Di ammirare un truffatore di professoresse venete che attraverso un’idea, che a tutti sembrerebbe perdente, decide di fingere di essere “Colin Firth” e spillare soldi alle sdilinquite ma incaute docenti. Del resto, anche io ho sempre pensato che avere idee nella vita come in musica significa tutto; in fondo anche i pipistrelli sono solo dei criceti che hanno avuto un’idea.
Di essere felice di interpretare un brano di Stefano Bollani “la strada verso casa” che racconta di Carosone, di Napoli, dell’amore per il pianoforte e dello scrivere canzoni. Il fatto è che si crea qualcosa che prima non c’era e adesso c’è, e questo prodotto artistico può rendere felici ed emozionare tutti. In ogni caso. Per dirla con Jannacci “Quanta fatica per farsi accettare con le canzoni…”
Di essere ancora felice perché ha capito che i musicisti e i cuochi sono i maggiori responsabili del piacere dell’umanità, così come lo aveva capito bene “Mixed by Erry” che ho immaginato come una specie di Don Raffaè analogico; lui pagherà col carcere la sua attività di falsario musicale romantico e artista per poi essere vendicato dall’arrivo del digitale, dall’mp3 che con spietatezza e cinismo ha rovinato definitivamente l‘industria discografica. Altro che Erry!
Da un pianerottolo all’altro, è stato proprio il giorno in cui mi sono trasferito a Roma che decisi di andare a vedere il film di Sorrentino, quando dallo schermo sento tuonare la frase “Sulo ‘e strunz vanno a Roma!”. E quindi ho pensato eccomi! Tempismo perfetto!

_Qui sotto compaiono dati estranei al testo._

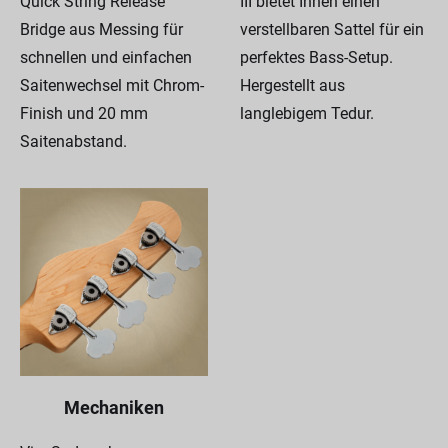
Quick String Release
III bietet Ihnen einen
Bridge aus Messing für
verstellbaren Sattel für ein
schnellen und einfachen
perfektes Bass-Setup.
Saitenwechsel mit Chrom-
Hergestellt aus
Finish und 20 mm
langlebigem Tedur.
Saitenabstand.
Mechaniken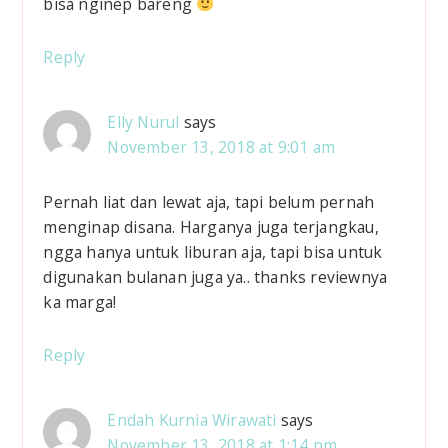
bisa nginep bareng
Reply
Elly Nurul
says
November 13, 2018 at 9:01 am
Pernah liat dan lewat aja, tapi belum pernah
menginap disana. Harganya juga terjangkau,
ngga hanya untuk liburan aja, tapi bisa untuk
digunakan bulanan juga ya.. thanks reviewnya
ka marga!
Reply
Endah Kurnia Wirawati
says
November 13, 2018 at 1:14 pm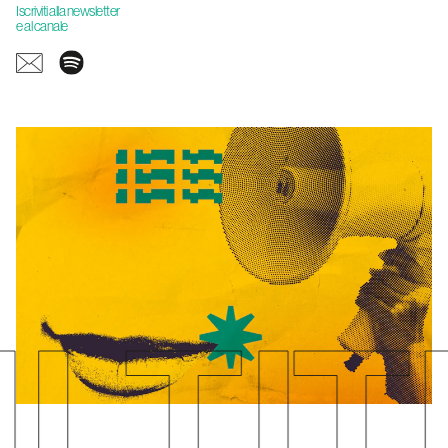
Iscriviti alla newsletter
e al canale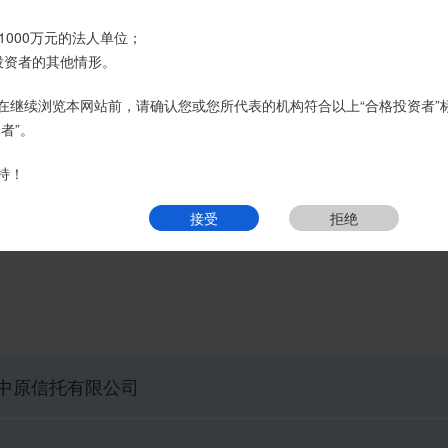
账户转账、支付现金。
1000万元的法人单位；
经理或咨询我司客服电话400-6870116。
投资者的其他情形。
页
热销产品
运营产品
净值产品
信息披露
精英理财俱乐部
接受
拒绝
在继续浏览本网站前，请确认您或您所代表的机构符合以上“合格投资者”
者”。
持！
接受
拒绝
中原信托有限公司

Ma col tempo ho notato che Roma offre cinismo misto ad accoglienza ma anche incontri; e proprio da un incontro a casa di Marisa Laurito che vengo in contatto con questo capolavoro di Fausto Cigliano “Nun me Parlate e chella”. A segnalarmelo è stato Renzo Arbore che mi dice di ascoltare e provare a riarrangiare questa ballad meravigliosa e così è stato. Inoltre, mi racconta che, nonostante la Siae segnali come autore della musica Carlo Alberto Rossi, il brano è di Umberto Boselli, uno dei cosiddetti ragazzi del Vomero degli anni 60’.
Di emozionarsi nel guardare due ragazzi che si baciano davanti al panorama di Napoli, e di come vivono il loro incontro senza riuscire a spiegare quella energia naturale e invisibile che si sprigiona mentre parlano molto seri seduti ad un bar nel “Il Giorno dell’amore”. Talmente avvolti da feromoni allegri che Napoli può diventare Parigi, mescolando la commedia sexy degli anni 70, i film di “chiappa e spada” con le docce della Fenech ma anche con la frase musicale di “un uomo e una donna” di Claude Lelouch.
Di vivere la nostalgia di cose andate nel tempo ma insite dalla nascita, come la lingua napoletana. In “Senza sapè pecchè” dal pianerottolo ho suonato alla porta di Dario Sansone che mi ha mandato questo bellissimo testo che ho musicato.